Connected System Name or Driver Name: Specify the name of the driver. The e-mail notification template uses this value to identify the source of the notification message.

Application accepts passwords from Identity Manager: If True, allows passwords to flow from the Identity Manager data store to the connected system.

Identity Manager accepts passwords from application: If True, allows passwords to flow from the connected system to Identity Manager.

Publish passwords to NDS password: Use the password from the connected system to set the non-reversible NDS password in eDirectory.

Publish passwords to Distribution Password: Use the password from the connected system to set the NMAS Distribution Password used for Identity Manager password synchronization.

Require password policy validation before publishing passwords: If True, applies NMAS password policies during publish password operations. The password is not written to the data store if it does not comply.

Reset user’s external system password to the Identity Manager password on failure: If True, on a publish Distribution Password failure, attempt to reset the password in the connected system by using the Distribution Password from the Identity Manager data store.

Notify the user of password synchronization failure via e-mail: If True, notify the user by e-mail of any password synchronization failures.

A.2.3 Managed System Information

These settings help the Identity Reporting Module function to generate reports.
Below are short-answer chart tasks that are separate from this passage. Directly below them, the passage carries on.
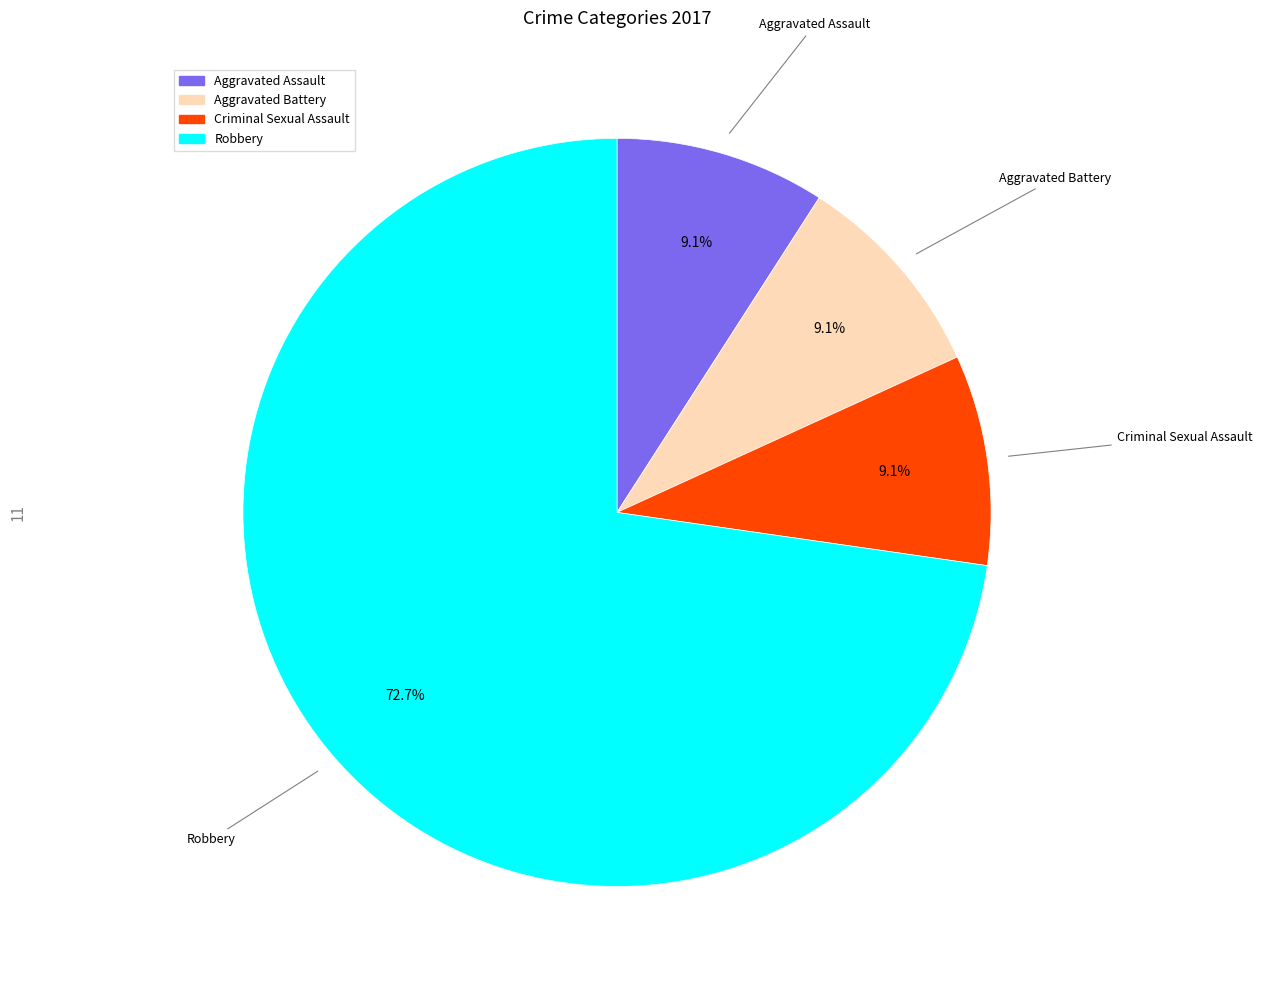

To the nearest percent, what percentage of the pie is Aggravated Assault?

9%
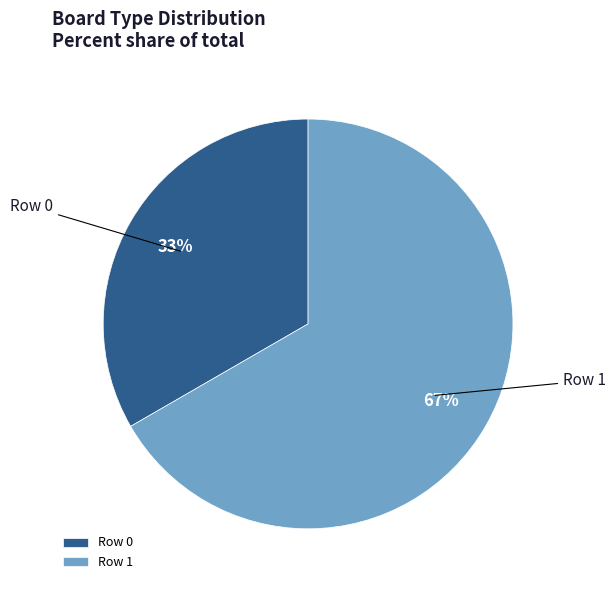

To the nearest percent, what is the combined percentage of Row 1 and Row 0?

100%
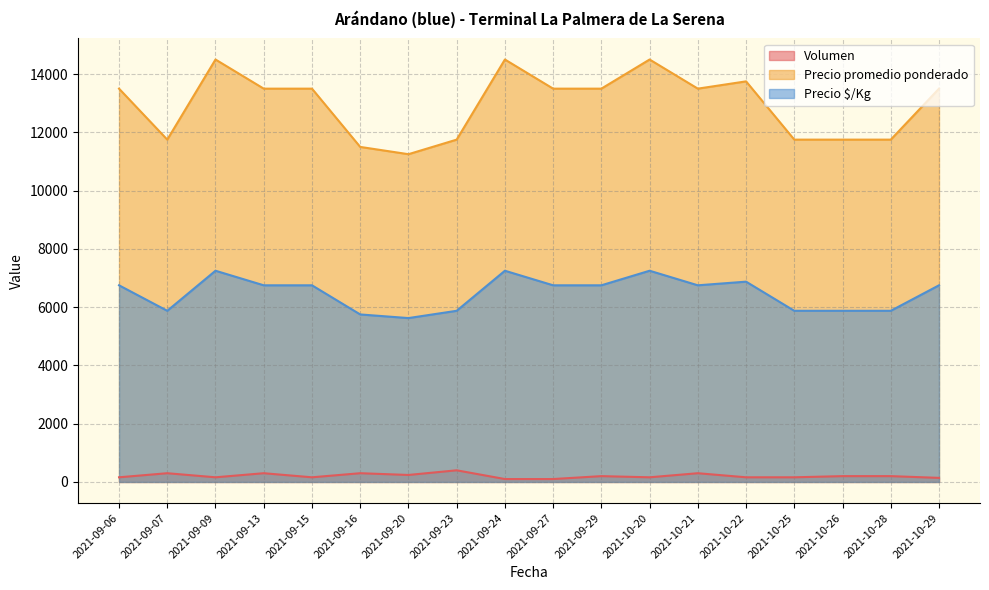

Rank the series by their average value, from highest to lowest.

Precio promedio ponderado, Precio $/Kg, Volumen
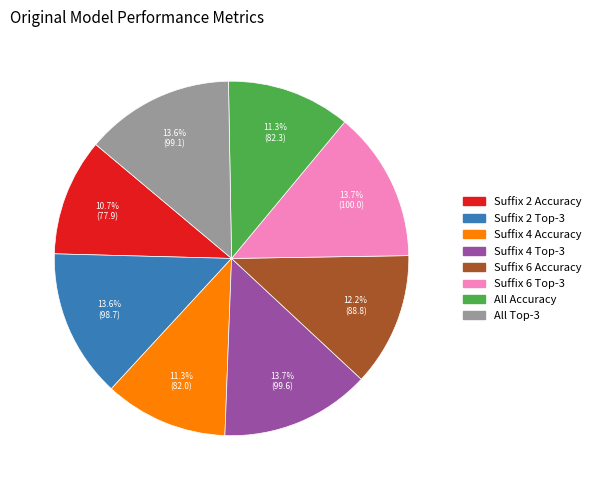

What portion of the pie excludes Suffix 4 Accuracy?

88.7%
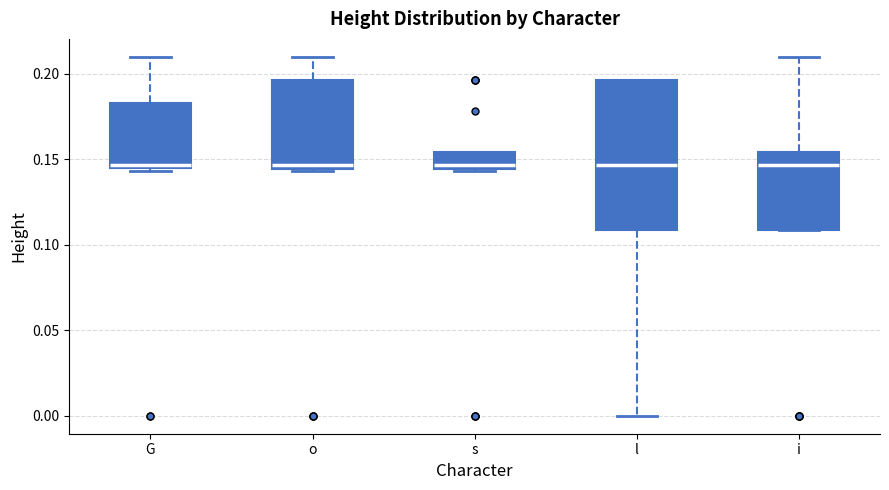

Which box is the tallest, from its lower edge to its upper edge?

l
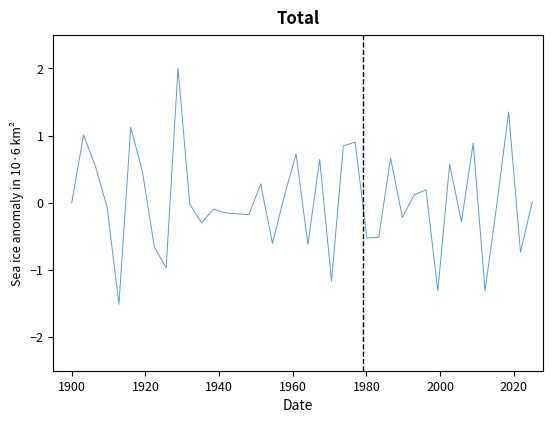

What is the difference between the maximum and minimum values?

3.5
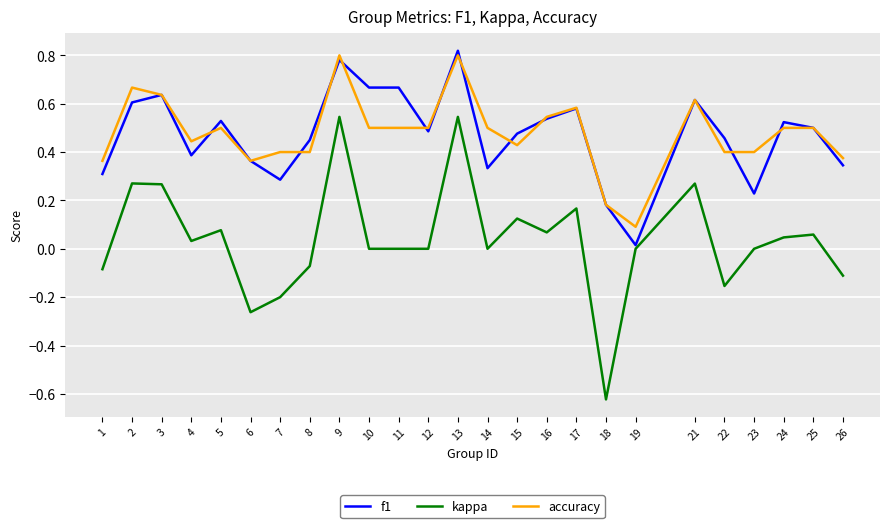

What is the difference between the maximum and minimum values in the kappa series?

1.2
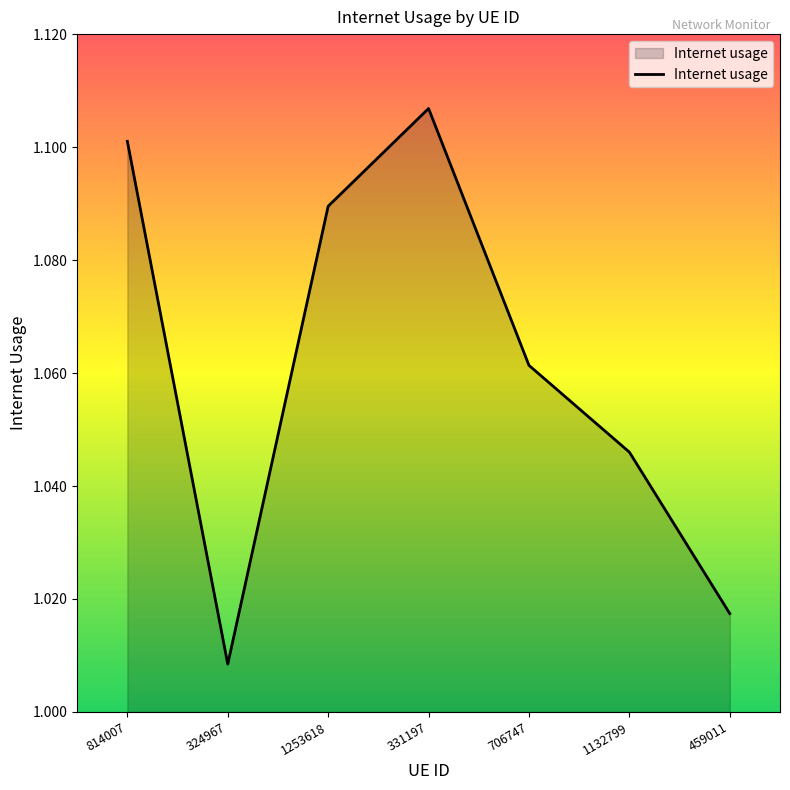

Does the chart have visible grid lines?

No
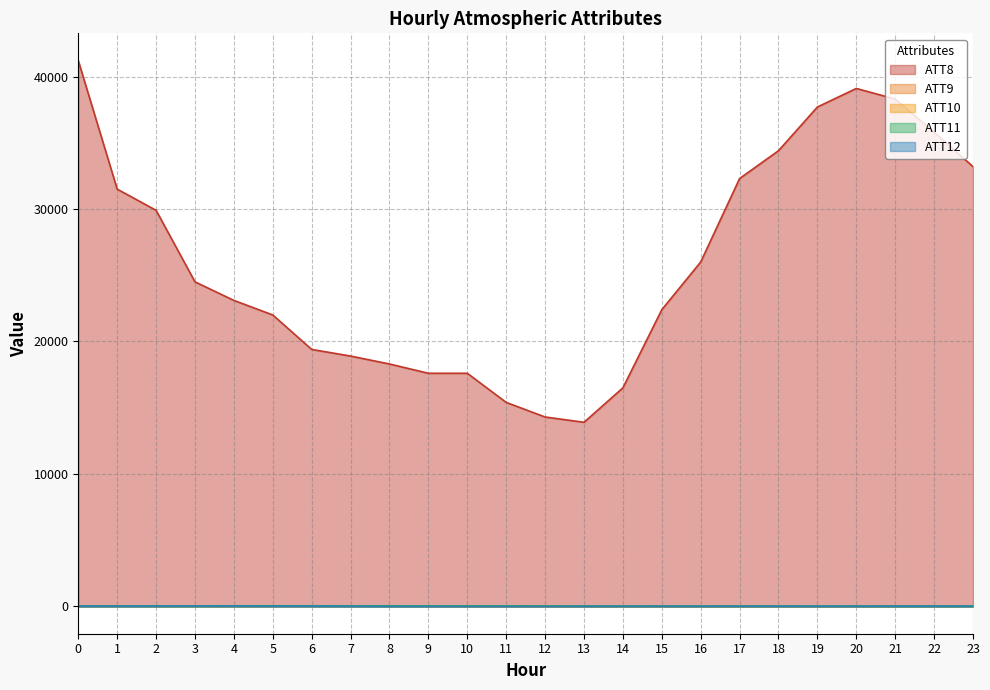

The ATT10 series shows 10.7 at 21. True or false?

False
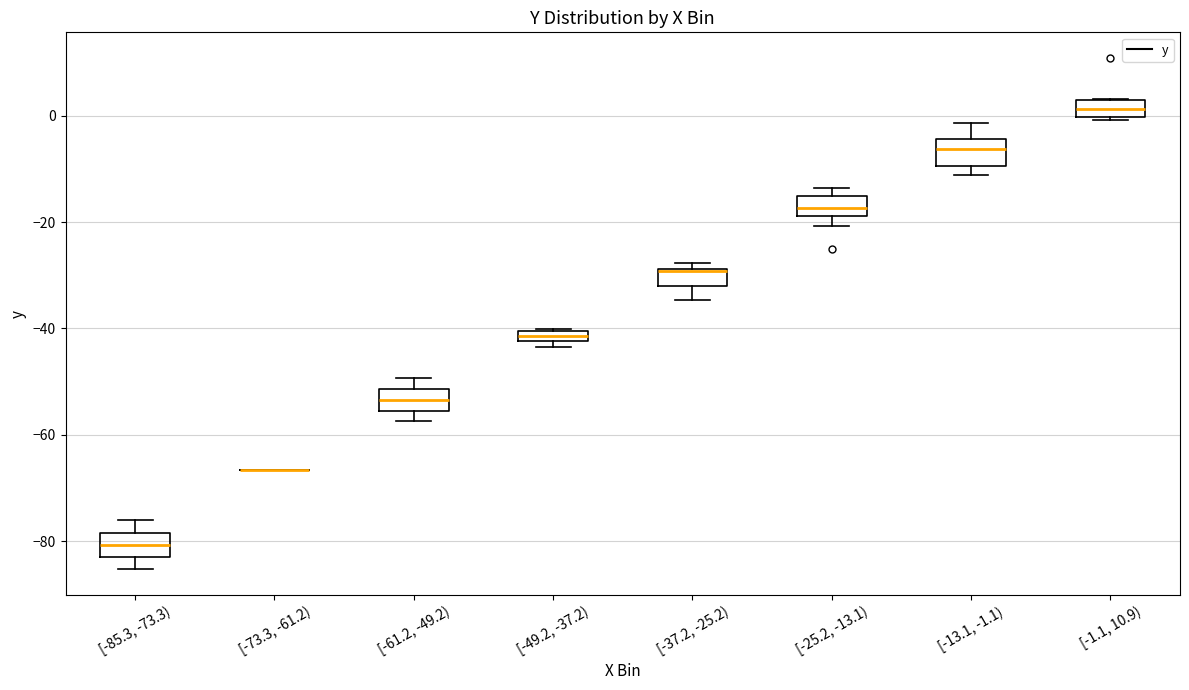

Where is the upper edge of the box for [-61.2, -49.2) on the y-axis? The values are not printed on the chart, so give them approximately, as read against the axis.

-52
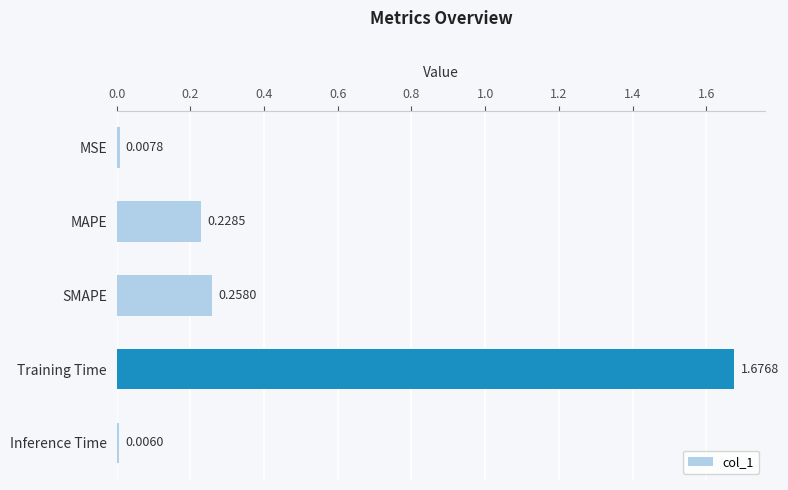

List the labels in order of value, smallest first.

Inference Time, MSE, MAPE, SMAPE, Training Time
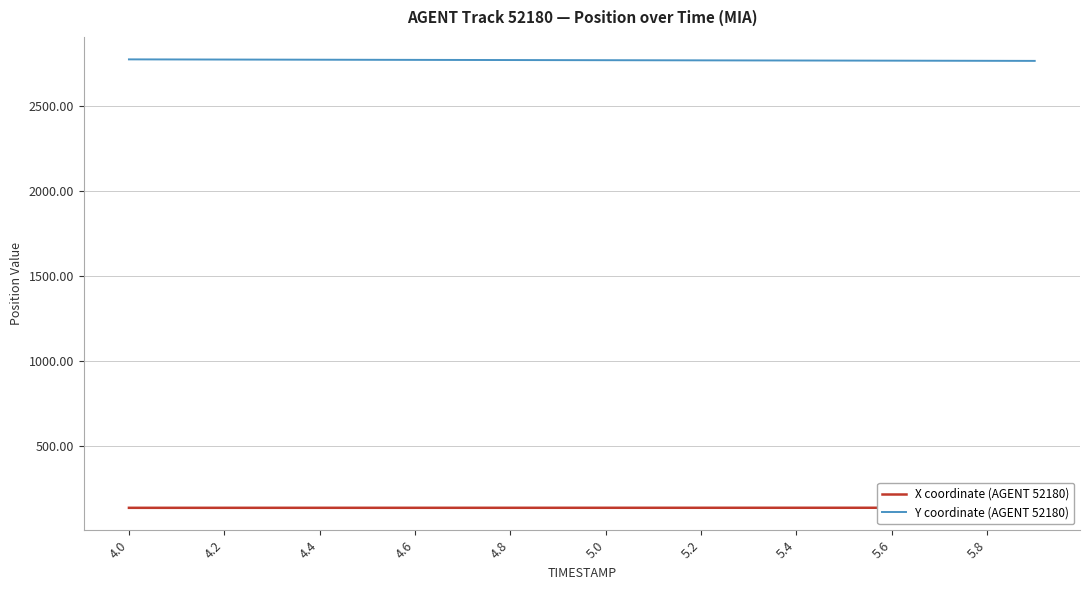

What is the sum of all Y coordinate (AGENT 52180) values?

55436.0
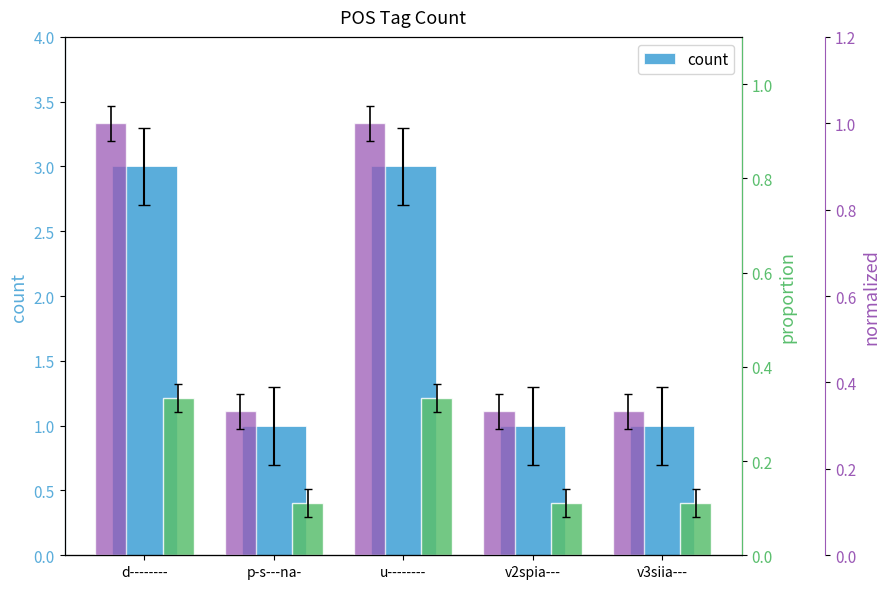

Between d-------- and u--------, which is larger?

d--------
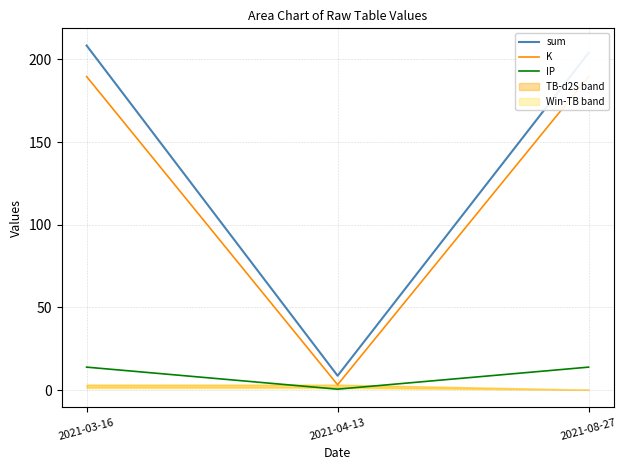

Which has a higher value, 2021-04-13 or 2021-08-27?

2021-08-27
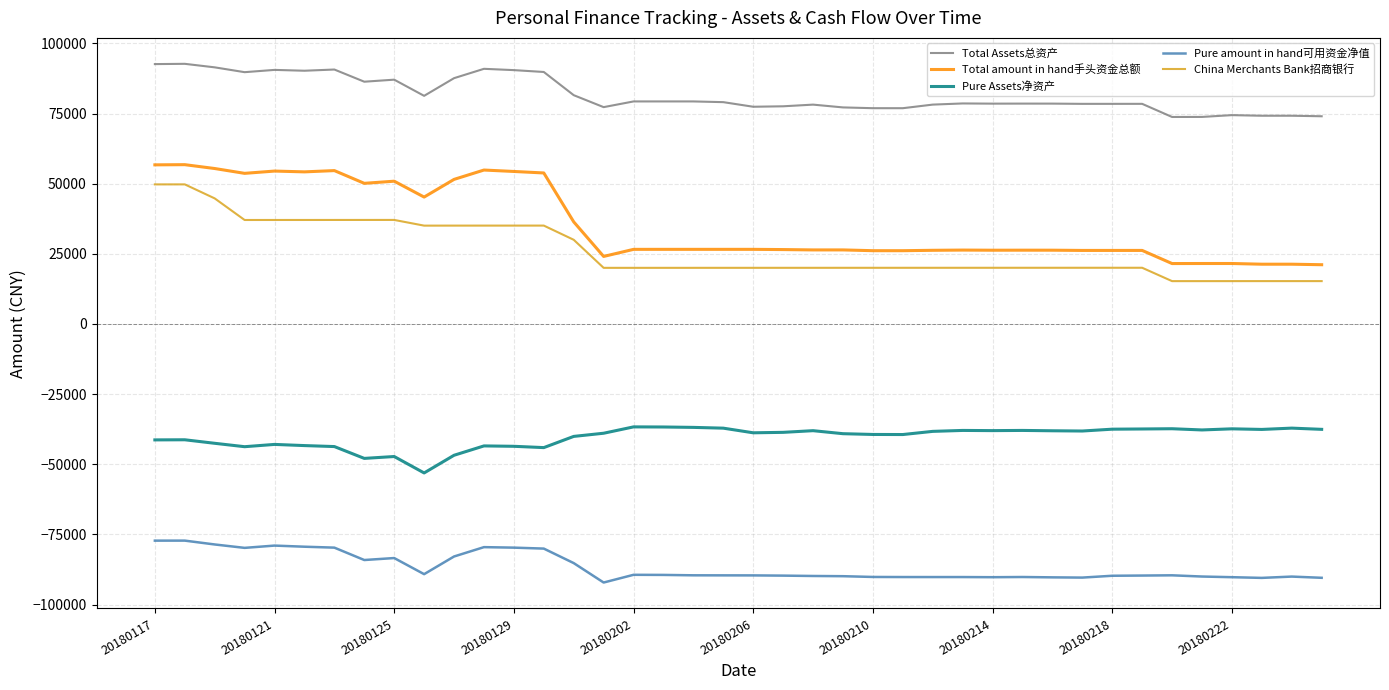

True or false: Pure Assets净资产 and Total Assets总资产 intersect in this chart.

False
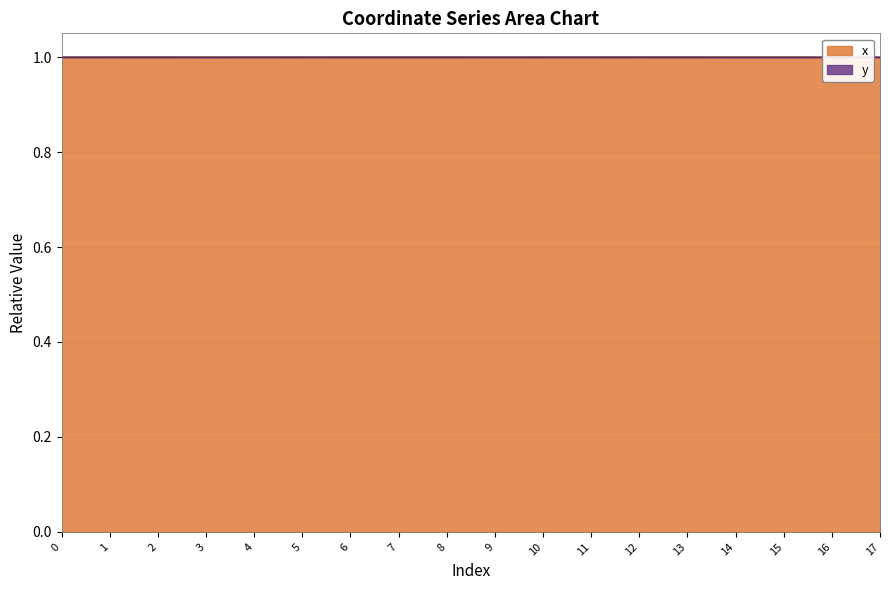

List the labels in order of value, largest first.

12, 8, 13, 6, 7, 11, 2, 10, 4, 5, 9, 14, 15, 17, 16, 0, 1, 3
There are different sections in the Managed System Information tab.

General Information

Name: Specifies a descriptive name for this Identity Vault.

Description: Specifies a brief description of this Identity Vault.

Location: Specifies the physical location of this Identity Vault.

Vendor: Specifies the vendor of the Identity Vault.

Version: Specifies the version of this Identity Vault.

System Ownership

Business Owner: Browse to and select the business owner in the Identity Vault for this Identity Vault. You must select a user object, not a role, group, or container.

Application Owner: Browse to and select the application owner in the Identity Vault for this Identity Vault. You must select a user object, not a role, group, or container.

System Classification

Classification: Specifies the classification of the Identity Vault. This information is displayed in the reports. The options are:

  • Mission-Critical

  • Vital

  • Not-Critical

  • Other

    If you select Other, you must specify a custom classification for the Identity Vault.

Environment: Specifies the type of environment the Identity Vault provides. The options are:

  • Development

  • Test

  • Staging

  • Production

  • Other

    If you select Other, you must specify a custom classification for the Identity Vault.

Connection and Miscellaneous Information

Connection and miscellaneous information: This options is always set to hide, so that you don’t make changes to these options.